Instructions to follow: Update the records below by replacing "legible" with "readable" wherever it appears, leaving everything else unchanged.

Entries from a dataset:
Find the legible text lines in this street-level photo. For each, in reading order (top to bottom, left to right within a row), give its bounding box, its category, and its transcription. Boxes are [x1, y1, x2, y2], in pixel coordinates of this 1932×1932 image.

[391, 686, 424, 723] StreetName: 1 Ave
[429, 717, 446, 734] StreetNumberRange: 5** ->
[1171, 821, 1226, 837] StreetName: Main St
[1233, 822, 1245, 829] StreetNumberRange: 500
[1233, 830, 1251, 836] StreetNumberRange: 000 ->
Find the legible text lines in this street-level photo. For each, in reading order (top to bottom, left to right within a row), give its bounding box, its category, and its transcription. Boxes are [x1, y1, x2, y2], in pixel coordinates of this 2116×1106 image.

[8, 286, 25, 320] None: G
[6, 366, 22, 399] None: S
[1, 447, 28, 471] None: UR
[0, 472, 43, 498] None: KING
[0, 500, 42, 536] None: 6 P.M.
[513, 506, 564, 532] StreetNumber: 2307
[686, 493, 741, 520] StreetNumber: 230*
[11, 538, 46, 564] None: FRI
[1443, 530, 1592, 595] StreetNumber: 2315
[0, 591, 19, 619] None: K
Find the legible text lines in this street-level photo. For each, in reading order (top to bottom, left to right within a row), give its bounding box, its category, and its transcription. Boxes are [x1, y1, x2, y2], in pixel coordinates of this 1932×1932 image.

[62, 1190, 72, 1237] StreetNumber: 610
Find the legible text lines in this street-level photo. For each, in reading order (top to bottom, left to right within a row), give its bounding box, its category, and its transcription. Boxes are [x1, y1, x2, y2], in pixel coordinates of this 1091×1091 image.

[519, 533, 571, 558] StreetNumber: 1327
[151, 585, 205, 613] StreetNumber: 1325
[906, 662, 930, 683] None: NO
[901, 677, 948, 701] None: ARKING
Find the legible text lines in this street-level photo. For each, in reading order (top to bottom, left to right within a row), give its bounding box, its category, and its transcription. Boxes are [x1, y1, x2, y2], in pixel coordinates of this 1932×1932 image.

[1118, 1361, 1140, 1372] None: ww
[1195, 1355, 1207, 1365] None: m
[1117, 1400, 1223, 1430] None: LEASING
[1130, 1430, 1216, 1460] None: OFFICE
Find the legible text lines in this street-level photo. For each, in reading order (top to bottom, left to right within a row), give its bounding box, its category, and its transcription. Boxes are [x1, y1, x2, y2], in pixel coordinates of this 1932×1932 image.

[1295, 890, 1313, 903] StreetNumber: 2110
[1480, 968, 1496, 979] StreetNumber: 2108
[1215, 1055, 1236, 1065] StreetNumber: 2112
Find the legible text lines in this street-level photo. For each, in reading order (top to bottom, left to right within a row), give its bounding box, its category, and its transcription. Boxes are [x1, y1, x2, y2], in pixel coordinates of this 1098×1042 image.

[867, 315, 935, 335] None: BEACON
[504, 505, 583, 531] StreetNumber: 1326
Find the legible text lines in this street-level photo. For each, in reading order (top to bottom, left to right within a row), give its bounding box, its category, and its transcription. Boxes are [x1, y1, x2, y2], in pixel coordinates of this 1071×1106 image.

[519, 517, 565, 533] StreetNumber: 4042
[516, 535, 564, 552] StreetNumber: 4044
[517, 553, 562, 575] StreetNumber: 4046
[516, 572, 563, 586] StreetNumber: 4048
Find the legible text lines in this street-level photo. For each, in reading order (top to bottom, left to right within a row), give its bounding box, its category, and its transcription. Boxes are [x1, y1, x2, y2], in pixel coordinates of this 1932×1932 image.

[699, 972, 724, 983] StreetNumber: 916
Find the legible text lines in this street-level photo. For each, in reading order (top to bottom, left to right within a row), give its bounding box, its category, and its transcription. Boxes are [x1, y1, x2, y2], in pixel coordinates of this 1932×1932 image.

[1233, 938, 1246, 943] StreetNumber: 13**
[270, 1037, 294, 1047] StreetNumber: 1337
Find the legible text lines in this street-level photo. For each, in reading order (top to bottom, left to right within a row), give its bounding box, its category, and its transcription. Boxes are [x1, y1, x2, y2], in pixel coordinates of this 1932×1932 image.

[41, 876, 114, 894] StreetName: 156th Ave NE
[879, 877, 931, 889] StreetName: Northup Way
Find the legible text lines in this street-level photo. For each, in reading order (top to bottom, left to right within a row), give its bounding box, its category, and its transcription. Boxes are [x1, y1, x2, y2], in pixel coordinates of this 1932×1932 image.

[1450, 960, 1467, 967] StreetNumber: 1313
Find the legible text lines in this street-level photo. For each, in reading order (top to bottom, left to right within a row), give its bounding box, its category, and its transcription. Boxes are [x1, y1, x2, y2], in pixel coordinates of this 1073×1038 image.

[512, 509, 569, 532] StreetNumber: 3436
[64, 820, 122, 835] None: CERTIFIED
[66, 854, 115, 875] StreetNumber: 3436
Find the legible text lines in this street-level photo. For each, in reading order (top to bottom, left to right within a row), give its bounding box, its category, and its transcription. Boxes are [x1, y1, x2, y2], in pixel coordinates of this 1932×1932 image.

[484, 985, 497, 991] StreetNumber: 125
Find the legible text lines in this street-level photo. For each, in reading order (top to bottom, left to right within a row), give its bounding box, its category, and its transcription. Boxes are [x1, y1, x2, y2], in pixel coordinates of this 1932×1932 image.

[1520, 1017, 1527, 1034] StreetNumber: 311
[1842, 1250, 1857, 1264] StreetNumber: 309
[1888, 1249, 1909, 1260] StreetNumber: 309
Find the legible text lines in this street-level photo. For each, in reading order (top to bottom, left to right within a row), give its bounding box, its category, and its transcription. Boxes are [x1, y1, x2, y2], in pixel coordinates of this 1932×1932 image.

Result of this exercise:
Find the readable text lines in this street-level photo. For each, in reading order (top to bottom, left to right within a row), give its bounding box, its category, and its transcription. Boxes are [x1, y1, x2, y2], in pixel coordinates of this 1932×1932 image.

[391, 686, 424, 723] StreetName: 1 Ave
[429, 717, 446, 734] StreetNumberRange: 5** ->
[1171, 821, 1226, 837] StreetName: Main St
[1233, 822, 1245, 829] StreetNumberRange: 500
[1233, 830, 1251, 836] StreetNumberRange: 000 ->
Find the readable text lines in this street-level photo. For each, in reading order (top to bottom, left to right within a row), give its bounding box, its category, and its transcription. Boxes are [x1, y1, x2, y2], in pixel coordinates of this 2116×1106 image.

[8, 286, 25, 320] None: G
[6, 366, 22, 399] None: S
[1, 447, 28, 471] None: UR
[0, 472, 43, 498] None: KING
[0, 500, 42, 536] None: 6 P.M.
[513, 506, 564, 532] StreetNumber: 2307
[686, 493, 741, 520] StreetNumber: 230*
[11, 538, 46, 564] None: FRI
[1443, 530, 1592, 595] StreetNumber: 2315
[0, 591, 19, 619] None: K
Find the readable text lines in this street-level photo. For each, in reading order (top to bottom, left to right within a row), give its bounding box, its category, and its transcription. Boxes are [x1, y1, x2, y2], in pixel coordinates of this 1932×1932 image.

[62, 1190, 72, 1237] StreetNumber: 610
Find the readable text lines in this street-level photo. For each, in reading order (top to bottom, left to right within a row), give its bounding box, its category, and its transcription. Boxes are [x1, y1, x2, y2], in pixel coordinates of this 1091×1091 image.

[519, 533, 571, 558] StreetNumber: 1327
[151, 585, 205, 613] StreetNumber: 1325
[906, 662, 930, 683] None: NO
[901, 677, 948, 701] None: ARKING
Find the readable text lines in this street-level photo. For each, in reading order (top to bottom, left to right within a row), give its bounding box, its category, and its transcription. Boxes are [x1, y1, x2, y2], in pixel coordinates of this 1932×1932 image.

[1118, 1361, 1140, 1372] None: ww
[1195, 1355, 1207, 1365] None: m
[1117, 1400, 1223, 1430] None: LEASING
[1130, 1430, 1216, 1460] None: OFFICE
Find the readable text lines in this street-level photo. For each, in reading order (top to bottom, left to right within a row), give its bounding box, its category, and its transcription. Boxes are [x1, y1, x2, y2], in pixel coordinates of this 1932×1932 image.

[1295, 890, 1313, 903] StreetNumber: 2110
[1480, 968, 1496, 979] StreetNumber: 2108
[1215, 1055, 1236, 1065] StreetNumber: 2112
Find the readable text lines in this street-level photo. For each, in reading order (top to bottom, left to right within a row), give its bounding box, its category, and its transcription. Boxes are [x1, y1, x2, y2], in pixel coordinates of this 1098×1042 image.

[867, 315, 935, 335] None: BEACON
[504, 505, 583, 531] StreetNumber: 1326
Find the readable text lines in this street-level photo. For each, in reading order (top to bottom, left to right within a row), give its bounding box, its category, and its transcription. Boxes are [x1, y1, x2, y2], in pixel coordinates of this 1071×1106 image.

[519, 517, 565, 533] StreetNumber: 4042
[516, 535, 564, 552] StreetNumber: 4044
[517, 553, 562, 575] StreetNumber: 4046
[516, 572, 563, 586] StreetNumber: 4048
Find the readable text lines in this street-level photo. For each, in reading order (top to bottom, left to right within a row), give its bounding box, its category, and its transcription. Boxes are [x1, y1, x2, y2], in pixel coordinates of this 1932×1932 image.

[699, 972, 724, 983] StreetNumber: 916
Find the readable text lines in this street-level photo. For each, in reading order (top to bottom, left to right within a row), give its bounding box, its category, and its transcription. Boxes are [x1, y1, x2, y2], in pixel coordinates of this 1932×1932 image.

[1233, 938, 1246, 943] StreetNumber: 13**
[270, 1037, 294, 1047] StreetNumber: 1337
Find the readable text lines in this street-level photo. For each, in reading order (top to bottom, left to right within a row), give its bounding box, its category, and its transcription. Boxes are [x1, y1, x2, y2], in pixel coordinates of this 1932×1932 image.

[41, 876, 114, 894] StreetName: 156th Ave NE
[879, 877, 931, 889] StreetName: Northup Way
Find the readable text lines in this street-level photo. For each, in reading order (top to bottom, left to right within a row), give its bounding box, its category, and its transcription. Boxes are [x1, y1, x2, y2], in pixel coordinates of this 1932×1932 image.

[1450, 960, 1467, 967] StreetNumber: 1313
Find the readable text lines in this street-level photo. For each, in reading order (top to bottom, left to right within a row), give its bounding box, its category, and its transcription. Boxes are [x1, y1, x2, y2], in pixel coordinates of this 1073×1038 image.

[512, 509, 569, 532] StreetNumber: 3436
[64, 820, 122, 835] None: CERTIFIED
[66, 854, 115, 875] StreetNumber: 3436
Find the readable text lines in this street-level photo. For each, in reading order (top to bottom, left to right within a row), give its bounding box, its category, and its transcription. Boxes are [x1, y1, x2, y2], in pixel coordinates of this 1932×1932 image.

[484, 985, 497, 991] StreetNumber: 125
Find the readable text lines in this street-level photo. For each, in reading order (top to bottom, left to right within a row), give its bounding box, its category, and its transcription. Boxes are [x1, y1, x2, y2], in pixel coordinates of this 1932×1932 image.

[1520, 1017, 1527, 1034] StreetNumber: 311
[1842, 1250, 1857, 1264] StreetNumber: 309
[1888, 1249, 1909, 1260] StreetNumber: 309
Find the readable text lines in this street-level photo. For each, in reading order (top to bottom, left to right within a row), give its bounding box, its category, and its transcription. Boxes are [x1, y1, x2, y2], in pixel coordinates of this 1932×1932 image.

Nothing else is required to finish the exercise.